* [Data excerpts]:
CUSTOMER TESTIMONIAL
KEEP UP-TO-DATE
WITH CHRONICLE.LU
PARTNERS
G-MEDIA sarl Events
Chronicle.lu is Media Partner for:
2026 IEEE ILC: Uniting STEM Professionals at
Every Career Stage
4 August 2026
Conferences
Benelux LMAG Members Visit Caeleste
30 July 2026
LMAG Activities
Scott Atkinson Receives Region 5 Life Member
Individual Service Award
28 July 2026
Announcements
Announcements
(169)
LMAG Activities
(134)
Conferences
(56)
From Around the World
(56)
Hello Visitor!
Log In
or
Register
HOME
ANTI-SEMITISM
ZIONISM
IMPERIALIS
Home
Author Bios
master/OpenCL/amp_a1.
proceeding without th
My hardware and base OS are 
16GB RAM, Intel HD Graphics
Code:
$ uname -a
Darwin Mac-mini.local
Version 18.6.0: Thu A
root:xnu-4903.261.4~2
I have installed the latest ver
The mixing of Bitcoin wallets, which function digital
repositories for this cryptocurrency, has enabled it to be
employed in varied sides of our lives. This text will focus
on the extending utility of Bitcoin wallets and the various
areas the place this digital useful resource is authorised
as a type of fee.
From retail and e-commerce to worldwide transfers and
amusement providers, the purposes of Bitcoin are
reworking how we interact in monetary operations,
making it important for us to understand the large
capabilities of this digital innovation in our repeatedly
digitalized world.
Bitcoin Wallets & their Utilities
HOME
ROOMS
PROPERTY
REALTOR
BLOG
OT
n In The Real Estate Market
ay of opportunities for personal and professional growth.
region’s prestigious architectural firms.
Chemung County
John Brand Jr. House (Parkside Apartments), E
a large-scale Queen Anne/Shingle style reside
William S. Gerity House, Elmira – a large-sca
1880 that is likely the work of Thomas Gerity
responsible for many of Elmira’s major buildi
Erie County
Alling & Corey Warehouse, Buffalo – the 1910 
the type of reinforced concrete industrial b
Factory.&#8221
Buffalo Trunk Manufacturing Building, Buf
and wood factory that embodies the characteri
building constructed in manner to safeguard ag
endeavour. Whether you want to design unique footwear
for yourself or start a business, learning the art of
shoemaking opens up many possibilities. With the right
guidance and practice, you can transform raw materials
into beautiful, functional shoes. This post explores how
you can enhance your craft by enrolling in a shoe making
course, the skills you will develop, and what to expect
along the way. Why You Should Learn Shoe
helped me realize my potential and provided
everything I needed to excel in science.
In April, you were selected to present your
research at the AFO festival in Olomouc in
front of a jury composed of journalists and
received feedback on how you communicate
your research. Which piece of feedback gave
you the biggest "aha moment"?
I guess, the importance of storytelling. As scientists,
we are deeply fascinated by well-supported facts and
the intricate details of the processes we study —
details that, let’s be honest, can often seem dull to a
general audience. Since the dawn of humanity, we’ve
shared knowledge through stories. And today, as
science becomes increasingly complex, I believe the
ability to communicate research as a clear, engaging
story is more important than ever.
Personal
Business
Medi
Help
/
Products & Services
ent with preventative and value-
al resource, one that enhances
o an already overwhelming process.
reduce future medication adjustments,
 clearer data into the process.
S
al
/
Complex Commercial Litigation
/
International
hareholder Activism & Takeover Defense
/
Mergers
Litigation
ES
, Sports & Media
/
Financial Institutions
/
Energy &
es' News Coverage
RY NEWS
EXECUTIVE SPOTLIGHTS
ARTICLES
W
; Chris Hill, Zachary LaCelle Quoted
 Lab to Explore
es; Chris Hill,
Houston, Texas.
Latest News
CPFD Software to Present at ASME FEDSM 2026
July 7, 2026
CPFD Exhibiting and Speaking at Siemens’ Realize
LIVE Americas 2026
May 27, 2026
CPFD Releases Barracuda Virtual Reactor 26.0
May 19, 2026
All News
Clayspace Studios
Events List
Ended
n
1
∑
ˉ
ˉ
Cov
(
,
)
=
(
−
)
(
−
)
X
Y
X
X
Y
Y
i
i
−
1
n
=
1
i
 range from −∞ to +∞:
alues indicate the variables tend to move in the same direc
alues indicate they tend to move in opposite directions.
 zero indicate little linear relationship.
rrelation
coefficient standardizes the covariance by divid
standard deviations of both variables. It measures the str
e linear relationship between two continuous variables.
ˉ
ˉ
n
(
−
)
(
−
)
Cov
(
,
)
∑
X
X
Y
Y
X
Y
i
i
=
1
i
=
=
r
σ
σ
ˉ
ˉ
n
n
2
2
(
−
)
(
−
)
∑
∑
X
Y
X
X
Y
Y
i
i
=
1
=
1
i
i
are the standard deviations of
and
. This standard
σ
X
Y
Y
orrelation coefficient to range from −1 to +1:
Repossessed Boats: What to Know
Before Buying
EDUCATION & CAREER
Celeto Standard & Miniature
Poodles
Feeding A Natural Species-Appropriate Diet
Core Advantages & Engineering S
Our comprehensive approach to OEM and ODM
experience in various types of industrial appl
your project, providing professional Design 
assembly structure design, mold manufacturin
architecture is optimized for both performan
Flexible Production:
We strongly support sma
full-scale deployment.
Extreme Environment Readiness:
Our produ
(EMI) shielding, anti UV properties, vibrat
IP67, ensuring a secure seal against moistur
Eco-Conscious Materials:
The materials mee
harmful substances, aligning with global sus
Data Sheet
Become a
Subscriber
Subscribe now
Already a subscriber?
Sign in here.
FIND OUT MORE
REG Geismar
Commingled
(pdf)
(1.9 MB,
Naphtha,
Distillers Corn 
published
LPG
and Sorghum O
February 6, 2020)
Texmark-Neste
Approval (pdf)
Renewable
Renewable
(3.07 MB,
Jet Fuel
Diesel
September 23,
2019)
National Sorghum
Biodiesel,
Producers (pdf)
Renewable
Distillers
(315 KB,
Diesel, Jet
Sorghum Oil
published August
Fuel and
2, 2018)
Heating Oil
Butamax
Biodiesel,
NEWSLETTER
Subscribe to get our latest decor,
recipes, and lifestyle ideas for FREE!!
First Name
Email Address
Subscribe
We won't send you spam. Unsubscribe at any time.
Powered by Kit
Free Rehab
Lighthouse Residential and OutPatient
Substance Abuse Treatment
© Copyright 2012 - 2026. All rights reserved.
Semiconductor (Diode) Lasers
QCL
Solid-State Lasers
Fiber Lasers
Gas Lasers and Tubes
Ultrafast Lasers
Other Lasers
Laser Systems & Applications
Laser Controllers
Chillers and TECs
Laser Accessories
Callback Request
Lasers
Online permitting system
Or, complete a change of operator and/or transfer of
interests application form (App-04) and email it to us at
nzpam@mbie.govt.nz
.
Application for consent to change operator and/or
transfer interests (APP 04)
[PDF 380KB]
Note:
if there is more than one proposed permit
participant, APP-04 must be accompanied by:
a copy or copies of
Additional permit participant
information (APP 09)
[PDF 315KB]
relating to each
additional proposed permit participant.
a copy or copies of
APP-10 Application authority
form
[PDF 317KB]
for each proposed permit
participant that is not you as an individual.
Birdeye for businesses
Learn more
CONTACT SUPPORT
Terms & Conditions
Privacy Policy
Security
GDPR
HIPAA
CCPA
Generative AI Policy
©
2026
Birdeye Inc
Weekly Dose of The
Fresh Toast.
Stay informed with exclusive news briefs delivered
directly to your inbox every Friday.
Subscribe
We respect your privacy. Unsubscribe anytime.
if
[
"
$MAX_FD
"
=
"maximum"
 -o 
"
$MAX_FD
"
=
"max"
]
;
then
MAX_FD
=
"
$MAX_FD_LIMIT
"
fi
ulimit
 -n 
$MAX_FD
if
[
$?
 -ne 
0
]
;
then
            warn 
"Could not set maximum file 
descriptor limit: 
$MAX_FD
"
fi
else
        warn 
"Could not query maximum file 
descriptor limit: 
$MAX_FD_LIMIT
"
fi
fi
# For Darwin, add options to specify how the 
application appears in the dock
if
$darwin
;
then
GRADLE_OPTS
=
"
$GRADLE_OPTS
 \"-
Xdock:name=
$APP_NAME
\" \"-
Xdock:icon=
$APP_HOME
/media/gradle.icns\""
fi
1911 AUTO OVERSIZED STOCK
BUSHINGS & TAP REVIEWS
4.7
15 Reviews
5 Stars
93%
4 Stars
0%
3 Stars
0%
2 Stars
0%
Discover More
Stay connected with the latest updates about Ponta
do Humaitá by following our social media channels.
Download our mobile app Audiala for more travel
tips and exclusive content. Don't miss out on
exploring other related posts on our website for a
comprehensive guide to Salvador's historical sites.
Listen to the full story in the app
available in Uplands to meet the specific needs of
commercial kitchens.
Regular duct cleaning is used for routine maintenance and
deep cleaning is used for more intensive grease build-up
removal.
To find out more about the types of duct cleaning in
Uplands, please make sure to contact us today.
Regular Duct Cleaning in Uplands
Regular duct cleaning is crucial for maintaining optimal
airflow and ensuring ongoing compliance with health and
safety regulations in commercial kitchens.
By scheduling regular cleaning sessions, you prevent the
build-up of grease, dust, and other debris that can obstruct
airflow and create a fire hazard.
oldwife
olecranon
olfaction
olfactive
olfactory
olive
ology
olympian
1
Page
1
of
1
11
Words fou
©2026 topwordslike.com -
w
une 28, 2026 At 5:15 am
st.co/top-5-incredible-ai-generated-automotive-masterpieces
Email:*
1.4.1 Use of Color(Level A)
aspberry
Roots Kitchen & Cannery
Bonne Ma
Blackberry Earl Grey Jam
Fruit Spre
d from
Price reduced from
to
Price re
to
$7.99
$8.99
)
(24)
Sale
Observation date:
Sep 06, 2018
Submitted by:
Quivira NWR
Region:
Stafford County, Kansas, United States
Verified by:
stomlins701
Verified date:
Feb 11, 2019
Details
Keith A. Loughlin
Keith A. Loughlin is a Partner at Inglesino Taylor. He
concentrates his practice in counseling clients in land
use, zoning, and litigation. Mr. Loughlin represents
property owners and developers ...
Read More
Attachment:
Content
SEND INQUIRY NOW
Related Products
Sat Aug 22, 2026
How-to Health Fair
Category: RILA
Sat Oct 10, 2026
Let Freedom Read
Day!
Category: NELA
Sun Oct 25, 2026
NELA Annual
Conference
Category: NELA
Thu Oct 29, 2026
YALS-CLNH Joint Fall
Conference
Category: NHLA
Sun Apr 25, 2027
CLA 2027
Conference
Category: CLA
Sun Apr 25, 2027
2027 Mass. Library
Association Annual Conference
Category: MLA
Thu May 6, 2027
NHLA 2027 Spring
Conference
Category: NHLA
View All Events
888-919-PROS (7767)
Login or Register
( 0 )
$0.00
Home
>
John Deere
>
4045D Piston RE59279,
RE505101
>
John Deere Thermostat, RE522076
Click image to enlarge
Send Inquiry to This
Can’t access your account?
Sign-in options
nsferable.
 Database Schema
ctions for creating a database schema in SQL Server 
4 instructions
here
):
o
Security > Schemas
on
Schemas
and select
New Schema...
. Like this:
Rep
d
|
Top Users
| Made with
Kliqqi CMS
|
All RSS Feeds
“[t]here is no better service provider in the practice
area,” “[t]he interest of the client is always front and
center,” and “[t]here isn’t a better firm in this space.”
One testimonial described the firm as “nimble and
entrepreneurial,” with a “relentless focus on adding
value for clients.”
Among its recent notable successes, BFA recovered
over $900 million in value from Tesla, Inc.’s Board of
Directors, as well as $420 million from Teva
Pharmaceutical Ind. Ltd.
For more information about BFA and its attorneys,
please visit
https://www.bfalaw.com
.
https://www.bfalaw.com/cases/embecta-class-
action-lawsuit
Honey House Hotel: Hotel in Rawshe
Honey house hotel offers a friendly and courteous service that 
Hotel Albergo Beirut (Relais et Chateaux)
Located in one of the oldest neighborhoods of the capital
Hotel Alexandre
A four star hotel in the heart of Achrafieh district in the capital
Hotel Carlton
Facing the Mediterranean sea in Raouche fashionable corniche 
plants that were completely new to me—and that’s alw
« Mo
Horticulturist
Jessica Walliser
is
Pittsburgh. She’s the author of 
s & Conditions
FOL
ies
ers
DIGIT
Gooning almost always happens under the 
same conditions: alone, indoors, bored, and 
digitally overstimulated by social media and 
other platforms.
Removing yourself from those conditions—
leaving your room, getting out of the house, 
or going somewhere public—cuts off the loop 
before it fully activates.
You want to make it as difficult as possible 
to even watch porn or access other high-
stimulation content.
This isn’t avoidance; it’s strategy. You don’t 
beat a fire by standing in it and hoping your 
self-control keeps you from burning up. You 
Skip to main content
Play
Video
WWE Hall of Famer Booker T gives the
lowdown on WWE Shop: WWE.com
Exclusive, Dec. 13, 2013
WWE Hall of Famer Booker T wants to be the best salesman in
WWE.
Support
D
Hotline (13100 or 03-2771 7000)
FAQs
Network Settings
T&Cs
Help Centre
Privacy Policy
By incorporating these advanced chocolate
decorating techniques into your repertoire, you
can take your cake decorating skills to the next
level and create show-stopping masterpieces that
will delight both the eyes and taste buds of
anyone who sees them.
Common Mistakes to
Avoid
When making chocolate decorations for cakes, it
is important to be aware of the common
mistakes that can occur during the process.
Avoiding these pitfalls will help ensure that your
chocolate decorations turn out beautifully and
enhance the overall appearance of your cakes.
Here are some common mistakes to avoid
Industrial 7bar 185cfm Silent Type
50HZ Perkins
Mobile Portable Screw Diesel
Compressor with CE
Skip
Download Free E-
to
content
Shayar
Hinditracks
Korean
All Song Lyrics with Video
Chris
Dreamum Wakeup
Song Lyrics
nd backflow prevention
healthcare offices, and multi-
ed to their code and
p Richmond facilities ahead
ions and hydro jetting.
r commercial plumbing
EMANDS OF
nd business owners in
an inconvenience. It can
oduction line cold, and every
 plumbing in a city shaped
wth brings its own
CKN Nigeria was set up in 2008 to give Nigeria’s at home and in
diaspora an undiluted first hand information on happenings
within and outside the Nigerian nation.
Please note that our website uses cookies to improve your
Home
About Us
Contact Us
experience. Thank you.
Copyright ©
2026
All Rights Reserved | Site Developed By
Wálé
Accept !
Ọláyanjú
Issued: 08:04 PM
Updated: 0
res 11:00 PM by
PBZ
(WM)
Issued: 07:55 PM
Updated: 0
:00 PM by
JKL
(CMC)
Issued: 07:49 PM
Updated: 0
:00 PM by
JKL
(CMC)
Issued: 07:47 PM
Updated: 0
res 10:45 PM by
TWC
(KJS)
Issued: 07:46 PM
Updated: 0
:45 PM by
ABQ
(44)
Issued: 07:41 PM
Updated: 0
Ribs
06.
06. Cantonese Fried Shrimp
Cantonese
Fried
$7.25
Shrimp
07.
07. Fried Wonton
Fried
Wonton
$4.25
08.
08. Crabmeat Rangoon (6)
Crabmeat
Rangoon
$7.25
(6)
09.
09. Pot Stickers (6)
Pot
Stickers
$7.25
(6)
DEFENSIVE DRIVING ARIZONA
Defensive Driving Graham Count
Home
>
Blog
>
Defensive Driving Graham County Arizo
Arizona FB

* [Your instructions]: Lines in the records above that carry the word "communicate" are to be located and copied.

* [Expected output]:
received feedback on how you communicate
ability to communicate research as a clear, engaging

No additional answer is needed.